COURT OF APPEAL OF THE STATE OF CALIFORNIA FOURTH APPELLATE DISTRICT DIVISION THREE
Oct 6, 2011
G043646 (Cal. Ct. App. Oct. 6, 2011)

Opinion

G043646 Super. Ct. No. 06CF1572

10-06-2011

THE PEOPLE, Plaintiff and Respondent, v. MICHAEL DAVID CARTER III, Defendant and Appellant.

Christine Vento, under appointment by the Court of Appeal, for Defendant and Appellant. Kamala D. Harris, Attorney General, Dane R. Gillette, Chief Assistant Attorney General, Gary W. Schons, Assistant Attorney General, Ronald A. Jakob and Christine Levingston Bergman, Deputy Attorneys General, for Plaintiff and Respondent.


NOT TO BE PUBLISHED IN OFFICIAL REPORTS

California Rules of Court, rule 8.1115(a), prohibits courts and parties from citing or relying on opinions not certified for publication or ordered published, except as specified by rule 8.1115(b). This opinion has not been certified for publication or ordered published for purposes of rule 8.1115.

OPINION

Appeal from a judgment of the Superior Court of Orange County, M. Marc Kelly, Judge. Affirmed in part, reversed in part, and remanded for resentencing.

Christine Vento, under appointment by the Court of Appeal, for Defendant and Appellant.

Kamala D. Harris, Attorney General, Dane R. Gillette, Chief Assistant Attorney General, Gary W. Schons, Assistant Attorney General, Ronald A. Jakob and Christine Levingston Bergman, Deputy Attorneys General, for Plaintiff and Respondent.

A jury convicted defendant Michael David Carter III of seven separate offenses: kidnapping to commit a sex offense (Pen. Code, § 209, subd. (b)(1) [count 1]); three counts of forcible rape (§ 261, subd. (a)(2) [counts 2, 3, and 8]); sodomy by force (§ 286, subd. (c)(2) [count 4]); forcible oral copulation (§ 288a, subd. (c)(2) [count 5]); and sexual penetration by a foreign object (§ 289, subd. (a)(1) [count 6]). Applying section 667.61 (the "One Strike" Law), the trial court sentenced defendant to 150 years to life in state prison. In a prior opinion, this court affirmed the judgment against defendant but remanded the case for resentencing. (See People v. Carter (Dec. 28, 2009, G040205) [nonpub. opn.] (Carter I).) We concluded "the court violated the ex post facto provision of our state and federal Constitutions by sentencing [defendant] under a version of section 667.61 that was not in effect at the time [defendant] committed the crimes" at issue.

All statutory references are to the Penal Code.

**Data items**.
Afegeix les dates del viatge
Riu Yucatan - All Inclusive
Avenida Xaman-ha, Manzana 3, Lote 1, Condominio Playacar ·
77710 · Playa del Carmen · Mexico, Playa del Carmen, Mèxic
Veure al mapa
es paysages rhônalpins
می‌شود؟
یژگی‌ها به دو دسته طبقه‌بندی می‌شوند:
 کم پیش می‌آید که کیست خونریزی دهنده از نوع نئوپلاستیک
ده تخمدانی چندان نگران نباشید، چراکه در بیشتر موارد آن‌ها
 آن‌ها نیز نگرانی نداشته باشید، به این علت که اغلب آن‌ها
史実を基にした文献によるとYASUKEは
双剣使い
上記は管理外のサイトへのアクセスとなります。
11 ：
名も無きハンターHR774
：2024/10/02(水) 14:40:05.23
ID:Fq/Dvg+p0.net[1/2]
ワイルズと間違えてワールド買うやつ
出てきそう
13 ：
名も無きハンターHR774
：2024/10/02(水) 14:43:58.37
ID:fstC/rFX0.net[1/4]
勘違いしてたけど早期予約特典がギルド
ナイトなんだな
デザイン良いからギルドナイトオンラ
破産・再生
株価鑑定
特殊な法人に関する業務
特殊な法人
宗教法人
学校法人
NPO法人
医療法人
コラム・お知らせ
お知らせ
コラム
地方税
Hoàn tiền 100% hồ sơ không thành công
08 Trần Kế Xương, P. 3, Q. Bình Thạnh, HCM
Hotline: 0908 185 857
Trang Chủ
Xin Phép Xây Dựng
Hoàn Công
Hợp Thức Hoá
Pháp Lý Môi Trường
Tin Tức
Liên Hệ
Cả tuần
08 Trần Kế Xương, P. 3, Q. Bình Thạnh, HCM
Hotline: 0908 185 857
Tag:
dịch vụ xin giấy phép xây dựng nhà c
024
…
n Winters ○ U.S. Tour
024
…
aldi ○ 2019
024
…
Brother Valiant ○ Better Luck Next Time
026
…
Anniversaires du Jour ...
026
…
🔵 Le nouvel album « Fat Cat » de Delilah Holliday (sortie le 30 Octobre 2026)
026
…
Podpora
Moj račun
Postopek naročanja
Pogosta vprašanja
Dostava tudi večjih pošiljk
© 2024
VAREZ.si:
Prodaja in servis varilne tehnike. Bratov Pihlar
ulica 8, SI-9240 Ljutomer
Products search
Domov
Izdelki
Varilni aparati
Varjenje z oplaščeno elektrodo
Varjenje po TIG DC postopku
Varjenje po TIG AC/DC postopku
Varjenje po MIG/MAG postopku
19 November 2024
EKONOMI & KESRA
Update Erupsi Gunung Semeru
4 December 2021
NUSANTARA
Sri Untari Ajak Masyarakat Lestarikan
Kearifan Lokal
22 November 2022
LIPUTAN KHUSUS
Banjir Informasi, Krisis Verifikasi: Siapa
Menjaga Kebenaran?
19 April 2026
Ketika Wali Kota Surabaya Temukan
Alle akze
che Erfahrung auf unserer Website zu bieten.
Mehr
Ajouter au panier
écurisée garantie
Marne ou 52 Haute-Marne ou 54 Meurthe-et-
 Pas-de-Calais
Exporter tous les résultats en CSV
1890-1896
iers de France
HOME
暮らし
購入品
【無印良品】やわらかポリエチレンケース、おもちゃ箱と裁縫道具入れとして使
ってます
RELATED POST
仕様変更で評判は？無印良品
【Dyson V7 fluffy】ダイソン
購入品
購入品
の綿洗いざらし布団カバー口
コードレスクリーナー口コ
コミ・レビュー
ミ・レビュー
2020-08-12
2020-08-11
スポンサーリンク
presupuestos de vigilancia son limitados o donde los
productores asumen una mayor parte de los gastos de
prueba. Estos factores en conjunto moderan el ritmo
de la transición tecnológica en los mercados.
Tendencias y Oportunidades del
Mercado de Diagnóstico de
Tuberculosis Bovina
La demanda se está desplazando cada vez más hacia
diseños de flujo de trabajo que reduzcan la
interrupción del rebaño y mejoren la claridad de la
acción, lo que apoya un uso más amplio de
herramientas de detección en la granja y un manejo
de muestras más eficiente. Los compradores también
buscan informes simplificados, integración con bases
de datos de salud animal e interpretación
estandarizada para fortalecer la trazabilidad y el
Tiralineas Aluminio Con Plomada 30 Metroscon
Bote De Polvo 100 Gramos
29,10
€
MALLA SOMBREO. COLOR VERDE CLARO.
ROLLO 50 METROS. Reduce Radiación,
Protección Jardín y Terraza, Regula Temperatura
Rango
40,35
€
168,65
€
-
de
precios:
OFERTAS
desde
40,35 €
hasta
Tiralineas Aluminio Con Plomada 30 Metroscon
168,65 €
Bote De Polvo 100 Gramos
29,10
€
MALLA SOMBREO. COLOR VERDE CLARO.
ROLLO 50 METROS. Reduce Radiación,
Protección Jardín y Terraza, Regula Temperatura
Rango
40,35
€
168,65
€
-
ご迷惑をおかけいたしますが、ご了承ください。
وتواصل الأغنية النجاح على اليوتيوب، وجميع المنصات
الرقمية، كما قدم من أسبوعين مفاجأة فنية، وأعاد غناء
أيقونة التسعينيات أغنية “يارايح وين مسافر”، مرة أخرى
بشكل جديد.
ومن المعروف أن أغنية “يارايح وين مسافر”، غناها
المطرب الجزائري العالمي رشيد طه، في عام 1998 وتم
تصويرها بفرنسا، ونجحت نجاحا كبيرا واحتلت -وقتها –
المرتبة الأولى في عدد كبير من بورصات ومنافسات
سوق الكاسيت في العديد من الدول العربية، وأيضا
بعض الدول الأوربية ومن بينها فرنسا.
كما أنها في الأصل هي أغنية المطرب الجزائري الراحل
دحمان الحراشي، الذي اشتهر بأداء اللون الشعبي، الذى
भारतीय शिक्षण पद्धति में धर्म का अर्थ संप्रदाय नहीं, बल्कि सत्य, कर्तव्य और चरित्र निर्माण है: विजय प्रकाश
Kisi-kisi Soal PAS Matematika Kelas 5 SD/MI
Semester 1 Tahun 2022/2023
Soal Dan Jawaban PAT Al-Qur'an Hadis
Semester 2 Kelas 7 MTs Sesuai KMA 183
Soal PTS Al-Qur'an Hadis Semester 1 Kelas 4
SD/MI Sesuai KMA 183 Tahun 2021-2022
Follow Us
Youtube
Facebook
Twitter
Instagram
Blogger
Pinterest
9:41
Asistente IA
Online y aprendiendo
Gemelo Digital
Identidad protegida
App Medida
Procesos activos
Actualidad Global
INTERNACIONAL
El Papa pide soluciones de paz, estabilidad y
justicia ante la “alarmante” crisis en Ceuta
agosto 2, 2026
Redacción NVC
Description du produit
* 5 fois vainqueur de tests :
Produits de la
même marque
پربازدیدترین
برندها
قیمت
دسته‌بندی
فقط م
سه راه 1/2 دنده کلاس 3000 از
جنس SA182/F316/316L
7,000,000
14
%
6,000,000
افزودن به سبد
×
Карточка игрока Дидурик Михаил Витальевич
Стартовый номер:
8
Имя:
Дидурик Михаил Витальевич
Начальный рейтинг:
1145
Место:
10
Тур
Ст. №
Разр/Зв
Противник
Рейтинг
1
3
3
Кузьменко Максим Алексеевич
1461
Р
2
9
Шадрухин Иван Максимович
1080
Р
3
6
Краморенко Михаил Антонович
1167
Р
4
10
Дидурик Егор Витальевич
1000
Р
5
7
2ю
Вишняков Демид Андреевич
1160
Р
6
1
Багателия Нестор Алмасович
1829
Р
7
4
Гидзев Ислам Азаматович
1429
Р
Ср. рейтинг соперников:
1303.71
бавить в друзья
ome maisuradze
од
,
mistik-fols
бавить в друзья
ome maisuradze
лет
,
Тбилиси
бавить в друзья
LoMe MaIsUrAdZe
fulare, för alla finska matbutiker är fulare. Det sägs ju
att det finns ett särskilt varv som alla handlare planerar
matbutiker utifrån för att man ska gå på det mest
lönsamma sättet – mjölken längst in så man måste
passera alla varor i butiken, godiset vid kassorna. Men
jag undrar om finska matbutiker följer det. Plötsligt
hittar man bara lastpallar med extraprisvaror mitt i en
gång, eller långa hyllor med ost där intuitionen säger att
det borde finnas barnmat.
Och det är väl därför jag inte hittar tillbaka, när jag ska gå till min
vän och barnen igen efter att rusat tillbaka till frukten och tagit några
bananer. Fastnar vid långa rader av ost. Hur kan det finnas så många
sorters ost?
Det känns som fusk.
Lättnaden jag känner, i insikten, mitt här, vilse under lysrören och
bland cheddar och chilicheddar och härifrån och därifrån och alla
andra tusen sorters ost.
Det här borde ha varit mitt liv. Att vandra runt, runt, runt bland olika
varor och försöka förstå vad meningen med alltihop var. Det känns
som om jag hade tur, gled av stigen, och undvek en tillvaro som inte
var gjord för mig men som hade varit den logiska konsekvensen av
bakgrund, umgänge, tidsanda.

**YOUR TASK**. Can you reproduce the passage of the court opinion that begins at the words "NOT TO BE PUBLISHED" and stops after the words "of rule 8.1115."? Rely only on the court opinion.

**COMPLETED EXERCISE**.
NOT TO BE PUBLISHED IN OFFICIAL REPORTS

California Rules of Court, rule 8.1115(a), prohibits courts and parties from citing or relying on opinions not certified for publication or ordered published, except as specified by rule 8.1115(b). This opinion has not been certified for publication or ordered published for purposes of rule 8.1115.